= Bartolomeo Barbarino =

Italian composer and singer

Bartolomeo Barbarino (known as "il Pesarino") (c. 1568–c. 1617 or later) was an Italian composer and singer of the early Baroque era. He was a virtuoso falsettist, and one of the most enthusiastic composers of the new style of monody.

==Life==
Nothing is known about his early life; his birthdate is inferred from the description by an English visitor in 1608 who described him as being "about forty." The first record concerning him is from 1593, when he was employed as an alto in Loreto at Santa Casa. Until 1602 he was in Urbino, where he served both Monsignor Giuliano della Rovere and the Duke of Urbino. From 1602 to 1605 he worked as organist at Pesaro Cathedral, and afterwards worked in Padua for the Bishop of Padua. In 1608 he went to Venice to take part in the Festival of San Rocco. Evidently his fame as a singer was widespread at this time, as he was one of the most distinguished visitors.

An English visitor to Venice, Thomas Coryat, left this description of his singing (Coryats Crudities, London, 1611):

"Of the singers there were three or foure so excellent that I thinke few or none in Christendome do exell them, especially one, who had such a peerelesse and ... supernaturall voice for sweetnesse, that I thinke there was never a better singer in the world ... I alwaies thought that he was an Eunuch, which if he had beene, it had taken away some part of my admiration, because they do most commonly sing passing wel; but he was not, therefore it was much the more admirable."

In the preface to one of his books of motets, Barbarino wrote that he would sing his works to the accompaniment of the chitarrone, "for my voice is hoarse and frail."

==Works==
Almost all of Barbarino's music is in the monodic style, using a single virtuoso solo voice part accompanied by basso continuo. Unusually for the time, he often indicated the instruments which were best to use as accompaniment, including chitarrone, theorbo, and harpsichord. His last collection of works, a book of madrigals dated to 1617, is for three voices, but also accompanied by basso continuo.

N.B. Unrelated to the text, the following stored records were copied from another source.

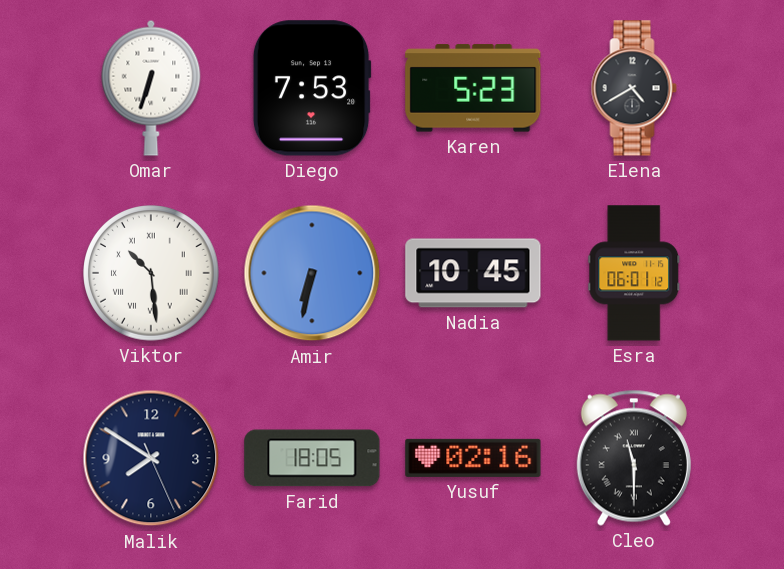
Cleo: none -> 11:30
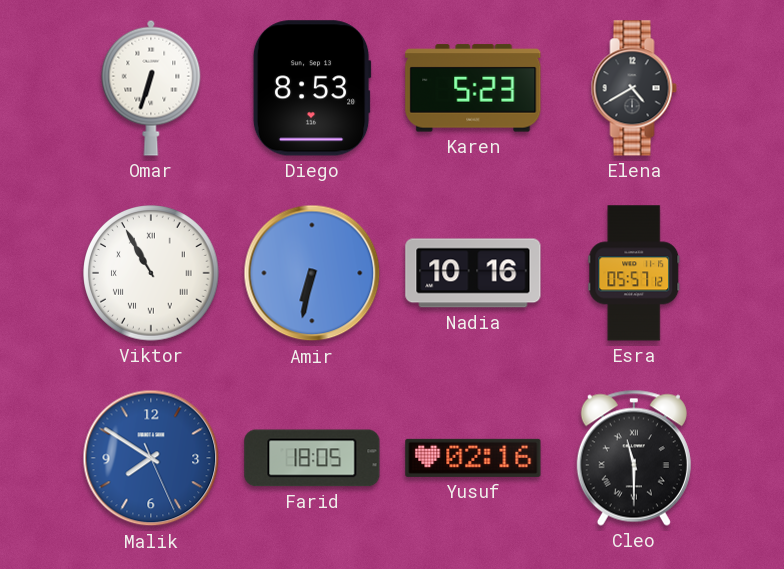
Diego: 7:53 -> 8:53
Viktor: 10:29 -> 10:55
Nadia: 10:45 -> 10:16
Esra: 06:01 -> 05:57
Malik dial: navy -> blue
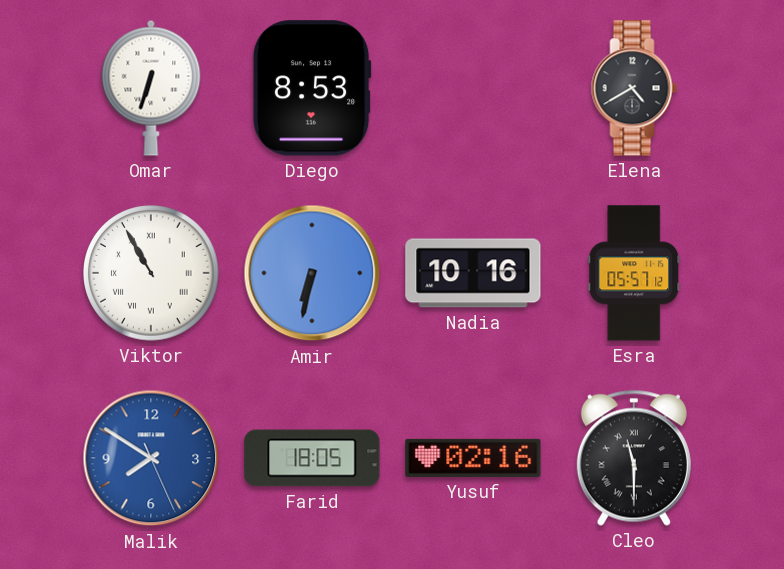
Karen: 5:23 -> none
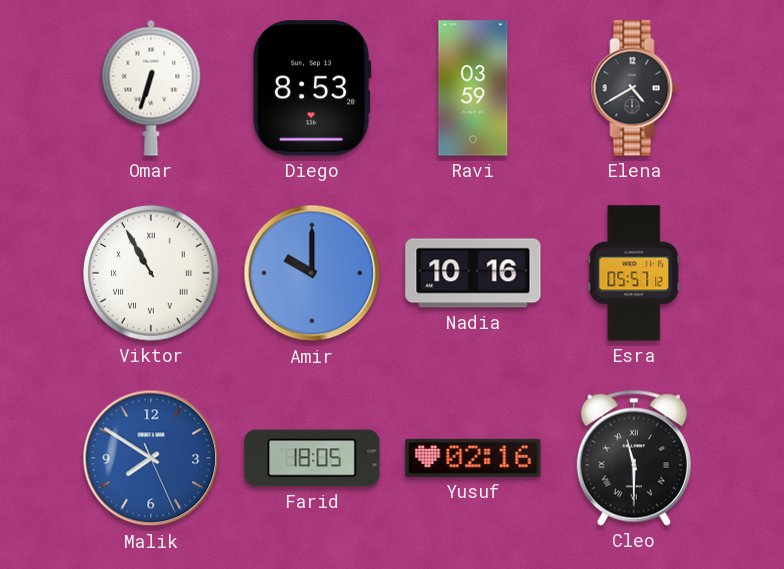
Ravi: none -> 03:59
Amir: 6:32 -> 10:00
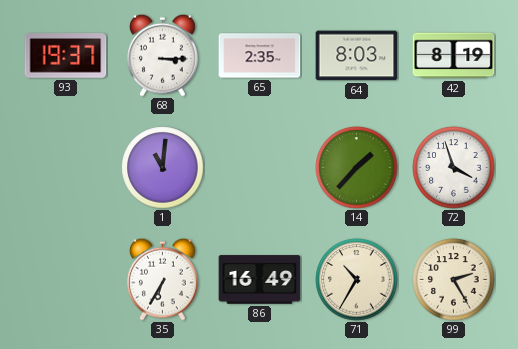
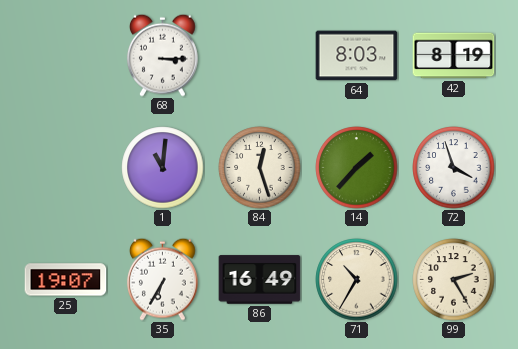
93: 19:37 -> none
65: 2:35 -> none
84: none -> 12:27
25: none -> 19:07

Barbarino published two books of motets, both in Venice, as well as thirteen separate sacred pieces; additionally he published five books of madrigals and one book of canzonette, for a total of over 150 pieces. He often published two separate versions of the solo voice part for each work: one heavily ornamented and extremely difficult to sing (most likely he sang this version himself); and a simplified version intended for a less accomplished singer.

==Sources==
- Article "Bartolomeo Barbarino," in The New Grove Dictionary of Music and Musicians, ed. Stanley Sadie. 20 vol. London, Macmillan Publishers Ltd., 1980. ISBN 1-56159-174-2
- CD notes for disk Music for San Rocco, by Paul McCreesh (Gabrieli Consort and Players, directed by Paul McCreesh)

==Recordings==
- Music for San Rocco (Gabrieli Consort and Players, directed by Paul McCreesh). Archiv: Deutsche Grammophon GmbH, Hamburg, 1996. (Mostly contains music by Giovanni Gabrieli, although it includes two monodies by Barbarino)
"La Musica Per San Rocco"(Melodi Cantores & La Pifarescha conducted by Elena Sartori).ARTS MUSIC LC2513 (SACD)

==Bibliography==
- B. Barbarino [Barberino] da Fabriano detto Il Pesarino, Ave Maria per Soprano (o Tenore) e Organo. Prefazione, realizzazione del basso continuo e revisione di M. Genesi, Piacenza, P.I.R., 2004, pp. 12.